- [EXERCISE]: Express the items from the line with "scientific name: Cordyceps militaris" to the line with "genus: Danaus" as a two-column CSV headed field and value, one row per item. Put each part in its own quoted field and turn any line breaks into spaces.

[Entries drawn from a collection]
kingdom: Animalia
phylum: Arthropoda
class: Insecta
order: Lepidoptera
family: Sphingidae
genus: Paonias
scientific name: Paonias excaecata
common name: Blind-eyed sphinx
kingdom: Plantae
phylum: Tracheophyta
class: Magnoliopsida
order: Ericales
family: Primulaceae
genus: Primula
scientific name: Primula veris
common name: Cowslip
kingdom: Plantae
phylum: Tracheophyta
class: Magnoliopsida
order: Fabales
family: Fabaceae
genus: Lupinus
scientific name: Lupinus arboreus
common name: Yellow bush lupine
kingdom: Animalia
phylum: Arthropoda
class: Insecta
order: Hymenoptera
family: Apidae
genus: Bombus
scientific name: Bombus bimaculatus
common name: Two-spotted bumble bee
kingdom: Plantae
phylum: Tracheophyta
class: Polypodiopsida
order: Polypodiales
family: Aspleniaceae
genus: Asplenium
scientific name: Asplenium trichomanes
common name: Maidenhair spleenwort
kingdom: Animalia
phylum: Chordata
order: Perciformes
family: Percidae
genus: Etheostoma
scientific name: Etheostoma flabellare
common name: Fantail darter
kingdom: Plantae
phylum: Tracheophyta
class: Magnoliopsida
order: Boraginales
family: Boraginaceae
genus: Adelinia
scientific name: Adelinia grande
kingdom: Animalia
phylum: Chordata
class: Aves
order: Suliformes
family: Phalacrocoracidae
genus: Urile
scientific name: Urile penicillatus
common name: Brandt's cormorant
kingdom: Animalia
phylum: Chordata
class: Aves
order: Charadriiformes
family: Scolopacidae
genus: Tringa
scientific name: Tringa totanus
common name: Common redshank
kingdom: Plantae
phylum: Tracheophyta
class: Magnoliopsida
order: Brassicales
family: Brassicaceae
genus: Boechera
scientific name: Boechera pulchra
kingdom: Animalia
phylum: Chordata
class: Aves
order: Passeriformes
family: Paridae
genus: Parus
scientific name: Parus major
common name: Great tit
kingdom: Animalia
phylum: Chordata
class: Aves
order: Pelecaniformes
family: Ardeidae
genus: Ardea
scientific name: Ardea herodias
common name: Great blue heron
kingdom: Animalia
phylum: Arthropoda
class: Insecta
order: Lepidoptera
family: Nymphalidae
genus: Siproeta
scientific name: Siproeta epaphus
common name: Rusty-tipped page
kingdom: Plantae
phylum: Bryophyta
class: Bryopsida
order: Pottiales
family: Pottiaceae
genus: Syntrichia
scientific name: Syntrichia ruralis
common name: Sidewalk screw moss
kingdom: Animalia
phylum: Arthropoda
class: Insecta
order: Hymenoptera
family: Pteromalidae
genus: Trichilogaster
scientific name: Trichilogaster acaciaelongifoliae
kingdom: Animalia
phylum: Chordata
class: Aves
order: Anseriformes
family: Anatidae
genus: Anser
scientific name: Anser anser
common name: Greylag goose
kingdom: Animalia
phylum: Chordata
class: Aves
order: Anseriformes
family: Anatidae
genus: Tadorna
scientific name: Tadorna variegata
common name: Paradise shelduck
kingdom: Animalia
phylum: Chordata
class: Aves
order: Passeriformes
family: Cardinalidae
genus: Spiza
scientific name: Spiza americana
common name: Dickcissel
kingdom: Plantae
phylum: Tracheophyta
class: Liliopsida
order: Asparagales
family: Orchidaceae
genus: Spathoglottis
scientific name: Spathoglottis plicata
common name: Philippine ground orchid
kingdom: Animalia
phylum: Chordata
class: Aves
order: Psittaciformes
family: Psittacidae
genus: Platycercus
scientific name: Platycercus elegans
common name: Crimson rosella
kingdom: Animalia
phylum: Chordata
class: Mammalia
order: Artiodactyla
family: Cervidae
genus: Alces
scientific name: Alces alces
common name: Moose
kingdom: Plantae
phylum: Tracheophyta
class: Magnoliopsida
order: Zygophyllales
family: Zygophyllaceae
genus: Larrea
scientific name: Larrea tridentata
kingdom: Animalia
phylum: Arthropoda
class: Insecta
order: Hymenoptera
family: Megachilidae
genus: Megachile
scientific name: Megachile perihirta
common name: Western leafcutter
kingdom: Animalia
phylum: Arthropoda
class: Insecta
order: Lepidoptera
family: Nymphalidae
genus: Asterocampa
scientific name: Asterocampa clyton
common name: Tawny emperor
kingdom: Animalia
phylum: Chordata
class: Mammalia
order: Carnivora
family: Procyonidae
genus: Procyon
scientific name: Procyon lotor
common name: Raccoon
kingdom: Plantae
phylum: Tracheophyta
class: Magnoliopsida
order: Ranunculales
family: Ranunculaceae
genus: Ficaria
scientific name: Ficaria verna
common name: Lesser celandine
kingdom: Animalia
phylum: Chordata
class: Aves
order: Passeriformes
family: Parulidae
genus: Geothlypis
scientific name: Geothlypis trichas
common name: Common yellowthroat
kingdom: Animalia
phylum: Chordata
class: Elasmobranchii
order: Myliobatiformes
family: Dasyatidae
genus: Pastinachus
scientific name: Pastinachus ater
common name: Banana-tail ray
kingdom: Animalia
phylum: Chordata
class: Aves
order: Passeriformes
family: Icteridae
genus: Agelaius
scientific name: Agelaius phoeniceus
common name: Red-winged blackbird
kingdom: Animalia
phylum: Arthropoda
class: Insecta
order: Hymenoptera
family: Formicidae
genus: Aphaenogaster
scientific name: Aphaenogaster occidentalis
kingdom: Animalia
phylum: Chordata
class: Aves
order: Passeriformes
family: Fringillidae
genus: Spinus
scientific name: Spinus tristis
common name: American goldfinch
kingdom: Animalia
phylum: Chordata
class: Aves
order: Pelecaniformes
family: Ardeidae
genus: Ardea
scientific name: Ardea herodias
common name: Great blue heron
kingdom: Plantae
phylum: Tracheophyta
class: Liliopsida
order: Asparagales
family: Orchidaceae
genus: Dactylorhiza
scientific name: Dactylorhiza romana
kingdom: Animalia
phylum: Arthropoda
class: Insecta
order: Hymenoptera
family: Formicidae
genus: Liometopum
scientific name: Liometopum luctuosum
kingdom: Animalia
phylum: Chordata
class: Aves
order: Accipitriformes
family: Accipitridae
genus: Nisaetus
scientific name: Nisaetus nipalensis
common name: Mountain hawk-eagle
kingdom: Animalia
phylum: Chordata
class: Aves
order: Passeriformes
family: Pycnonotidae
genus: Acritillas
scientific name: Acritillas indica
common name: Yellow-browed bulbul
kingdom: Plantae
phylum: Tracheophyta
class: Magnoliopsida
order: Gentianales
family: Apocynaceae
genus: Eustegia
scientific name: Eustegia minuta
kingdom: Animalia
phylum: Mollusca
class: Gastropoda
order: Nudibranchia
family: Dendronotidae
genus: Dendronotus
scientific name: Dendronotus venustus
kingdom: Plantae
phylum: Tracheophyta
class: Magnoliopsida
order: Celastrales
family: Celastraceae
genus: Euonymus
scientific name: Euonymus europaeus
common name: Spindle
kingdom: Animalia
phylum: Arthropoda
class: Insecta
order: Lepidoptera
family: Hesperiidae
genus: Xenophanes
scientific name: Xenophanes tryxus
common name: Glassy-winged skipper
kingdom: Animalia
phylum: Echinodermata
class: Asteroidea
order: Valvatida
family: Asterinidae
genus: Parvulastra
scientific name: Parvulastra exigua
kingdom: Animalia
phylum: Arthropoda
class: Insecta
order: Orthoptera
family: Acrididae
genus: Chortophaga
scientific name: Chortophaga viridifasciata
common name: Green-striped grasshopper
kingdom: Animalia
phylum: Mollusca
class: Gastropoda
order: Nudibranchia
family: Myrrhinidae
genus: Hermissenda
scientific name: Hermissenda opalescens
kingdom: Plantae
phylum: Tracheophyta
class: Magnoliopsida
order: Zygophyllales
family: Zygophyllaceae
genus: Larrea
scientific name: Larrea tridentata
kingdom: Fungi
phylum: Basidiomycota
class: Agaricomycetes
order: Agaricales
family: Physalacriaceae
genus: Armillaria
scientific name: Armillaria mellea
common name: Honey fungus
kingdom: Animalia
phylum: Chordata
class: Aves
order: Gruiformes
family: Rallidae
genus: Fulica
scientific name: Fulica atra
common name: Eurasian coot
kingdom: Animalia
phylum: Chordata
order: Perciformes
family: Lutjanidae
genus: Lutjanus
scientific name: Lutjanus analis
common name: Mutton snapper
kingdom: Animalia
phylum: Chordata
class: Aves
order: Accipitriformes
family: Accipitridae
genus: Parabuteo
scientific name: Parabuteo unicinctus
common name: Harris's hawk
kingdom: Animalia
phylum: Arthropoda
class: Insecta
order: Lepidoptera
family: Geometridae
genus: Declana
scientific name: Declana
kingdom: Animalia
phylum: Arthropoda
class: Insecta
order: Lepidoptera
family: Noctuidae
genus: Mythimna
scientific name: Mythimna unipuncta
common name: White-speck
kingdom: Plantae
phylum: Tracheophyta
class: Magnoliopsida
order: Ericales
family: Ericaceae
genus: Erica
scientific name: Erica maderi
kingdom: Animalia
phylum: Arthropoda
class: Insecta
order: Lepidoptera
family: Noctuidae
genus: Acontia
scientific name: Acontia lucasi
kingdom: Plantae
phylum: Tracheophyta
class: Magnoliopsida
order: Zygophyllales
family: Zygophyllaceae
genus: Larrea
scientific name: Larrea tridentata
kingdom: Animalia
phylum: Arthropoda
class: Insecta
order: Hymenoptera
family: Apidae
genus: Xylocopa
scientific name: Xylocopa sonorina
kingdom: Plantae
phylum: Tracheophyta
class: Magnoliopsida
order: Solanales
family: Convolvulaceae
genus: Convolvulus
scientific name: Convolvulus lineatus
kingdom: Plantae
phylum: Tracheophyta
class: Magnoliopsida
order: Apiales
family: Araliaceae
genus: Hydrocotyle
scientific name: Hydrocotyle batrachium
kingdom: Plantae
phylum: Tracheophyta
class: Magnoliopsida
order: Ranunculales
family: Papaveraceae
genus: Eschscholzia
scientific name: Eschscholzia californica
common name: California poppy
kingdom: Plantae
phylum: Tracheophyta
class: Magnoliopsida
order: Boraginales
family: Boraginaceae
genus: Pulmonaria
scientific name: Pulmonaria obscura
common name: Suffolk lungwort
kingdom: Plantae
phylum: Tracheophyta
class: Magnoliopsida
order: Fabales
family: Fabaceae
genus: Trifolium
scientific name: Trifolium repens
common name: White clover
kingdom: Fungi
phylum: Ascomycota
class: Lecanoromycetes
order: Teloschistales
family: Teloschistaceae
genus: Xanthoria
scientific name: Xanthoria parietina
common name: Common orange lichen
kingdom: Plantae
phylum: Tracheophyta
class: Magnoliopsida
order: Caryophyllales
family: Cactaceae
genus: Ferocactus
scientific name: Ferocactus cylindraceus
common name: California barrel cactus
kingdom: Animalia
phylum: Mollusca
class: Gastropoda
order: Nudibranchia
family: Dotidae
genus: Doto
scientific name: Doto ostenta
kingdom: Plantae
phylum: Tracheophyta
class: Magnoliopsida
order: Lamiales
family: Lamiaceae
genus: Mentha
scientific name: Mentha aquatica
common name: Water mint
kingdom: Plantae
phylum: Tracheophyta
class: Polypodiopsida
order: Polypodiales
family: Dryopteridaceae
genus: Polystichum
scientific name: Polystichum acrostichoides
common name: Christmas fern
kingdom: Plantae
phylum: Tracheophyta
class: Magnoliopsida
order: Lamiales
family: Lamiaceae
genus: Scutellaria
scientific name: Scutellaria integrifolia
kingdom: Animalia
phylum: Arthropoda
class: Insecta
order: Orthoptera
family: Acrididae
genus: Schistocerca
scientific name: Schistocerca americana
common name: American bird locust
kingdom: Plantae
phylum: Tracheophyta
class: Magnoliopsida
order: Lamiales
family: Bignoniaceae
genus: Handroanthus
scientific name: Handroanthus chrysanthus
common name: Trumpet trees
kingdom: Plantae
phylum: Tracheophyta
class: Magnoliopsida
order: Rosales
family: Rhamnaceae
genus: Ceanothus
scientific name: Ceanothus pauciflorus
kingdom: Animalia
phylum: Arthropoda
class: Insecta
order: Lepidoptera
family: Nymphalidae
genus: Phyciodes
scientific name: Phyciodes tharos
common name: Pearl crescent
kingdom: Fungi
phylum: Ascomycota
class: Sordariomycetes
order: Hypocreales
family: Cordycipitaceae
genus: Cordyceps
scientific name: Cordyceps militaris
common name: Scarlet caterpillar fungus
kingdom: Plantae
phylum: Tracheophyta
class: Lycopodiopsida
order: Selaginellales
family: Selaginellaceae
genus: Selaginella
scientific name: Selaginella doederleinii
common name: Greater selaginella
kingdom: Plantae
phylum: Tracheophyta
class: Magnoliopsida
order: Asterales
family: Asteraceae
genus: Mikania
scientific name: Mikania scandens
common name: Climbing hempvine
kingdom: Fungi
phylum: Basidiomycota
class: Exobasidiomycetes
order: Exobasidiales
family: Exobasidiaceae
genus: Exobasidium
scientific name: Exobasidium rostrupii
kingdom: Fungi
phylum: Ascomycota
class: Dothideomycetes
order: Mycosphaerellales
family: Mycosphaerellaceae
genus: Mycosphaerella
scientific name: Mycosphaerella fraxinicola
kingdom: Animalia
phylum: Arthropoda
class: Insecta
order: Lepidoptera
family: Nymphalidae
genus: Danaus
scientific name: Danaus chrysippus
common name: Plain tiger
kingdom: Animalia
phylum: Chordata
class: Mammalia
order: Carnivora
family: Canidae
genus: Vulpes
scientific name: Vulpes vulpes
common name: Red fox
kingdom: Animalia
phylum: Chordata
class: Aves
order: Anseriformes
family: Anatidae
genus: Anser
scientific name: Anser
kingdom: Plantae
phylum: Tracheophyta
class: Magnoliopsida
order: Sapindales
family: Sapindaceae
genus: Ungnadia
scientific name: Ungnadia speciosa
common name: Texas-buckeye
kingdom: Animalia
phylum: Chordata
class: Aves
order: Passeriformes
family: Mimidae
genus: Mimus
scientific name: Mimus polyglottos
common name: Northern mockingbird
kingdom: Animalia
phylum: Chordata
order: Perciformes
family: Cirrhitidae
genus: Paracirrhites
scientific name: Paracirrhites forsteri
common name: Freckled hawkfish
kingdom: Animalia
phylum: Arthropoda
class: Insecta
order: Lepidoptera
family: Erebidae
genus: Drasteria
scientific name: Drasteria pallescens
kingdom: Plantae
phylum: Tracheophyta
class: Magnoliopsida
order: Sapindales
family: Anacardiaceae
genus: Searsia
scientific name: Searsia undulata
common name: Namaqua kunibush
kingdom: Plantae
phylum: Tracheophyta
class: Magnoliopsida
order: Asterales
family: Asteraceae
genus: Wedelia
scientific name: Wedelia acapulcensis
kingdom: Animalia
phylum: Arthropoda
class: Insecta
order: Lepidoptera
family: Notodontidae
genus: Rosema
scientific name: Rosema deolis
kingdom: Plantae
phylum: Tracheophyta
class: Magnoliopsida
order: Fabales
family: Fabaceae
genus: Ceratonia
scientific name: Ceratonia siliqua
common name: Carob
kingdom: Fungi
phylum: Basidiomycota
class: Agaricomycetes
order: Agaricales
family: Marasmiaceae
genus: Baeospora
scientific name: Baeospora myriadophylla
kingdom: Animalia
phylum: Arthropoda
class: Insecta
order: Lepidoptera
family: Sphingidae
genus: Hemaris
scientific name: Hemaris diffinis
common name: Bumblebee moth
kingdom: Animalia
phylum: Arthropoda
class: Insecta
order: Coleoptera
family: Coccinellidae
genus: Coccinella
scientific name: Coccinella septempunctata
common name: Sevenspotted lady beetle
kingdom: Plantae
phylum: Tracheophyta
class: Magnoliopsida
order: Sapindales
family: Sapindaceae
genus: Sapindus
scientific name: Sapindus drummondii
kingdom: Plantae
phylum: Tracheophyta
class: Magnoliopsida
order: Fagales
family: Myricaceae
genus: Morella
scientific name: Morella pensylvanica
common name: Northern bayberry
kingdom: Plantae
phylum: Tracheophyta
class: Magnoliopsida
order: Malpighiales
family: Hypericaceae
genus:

- [COMPLETE OUTPUT]:
field,value
"scientific name:","Cordyceps militaris"
"common name:","Scarlet caterpillar fungus"
"kingdom:","Plantae"
"phylum:","Tracheophyta"
"class:","Lycopodiopsida"
"order:","Selaginellales"
"family:","Selaginellaceae"
"genus:","Selaginella"
"scientific name:","Selaginella doederleinii"
"common name:","Greater selaginella"
"kingdom:","Plantae"
"phylum:","Tracheophyta"
"class:","Magnoliopsida"
"order:","Asterales"
"family:","Asteraceae"
"genus:","Mikania"
"scientific name:","Mikania scandens"
"common name:","Climbing hempvine"
"kingdom:","Fungi"
"phylum:","Basidiomycota"
"class:","Exobasidiomycetes"
"order:","Exobasidiales"
"family:","Exobasidiaceae"
"genus:","Exobasidium"
"scientific name:","Exobasidium rostrupii"
"kingdom:","Fungi"
"phylum:","Ascomycota"
"class:","Dothideomycetes"
"order:","Mycosphaerellales"
"family:","Mycosphaerellaceae"
"genus:","Mycosphaerella"
"scientific name:","Mycosphaerella fraxinicola"
"kingdom:","Animalia"
"phylum:","Arthropoda"
"class:","Insecta"
"order:","Lepidoptera"
"family:","Nymphalidae"
"genus:","Danaus"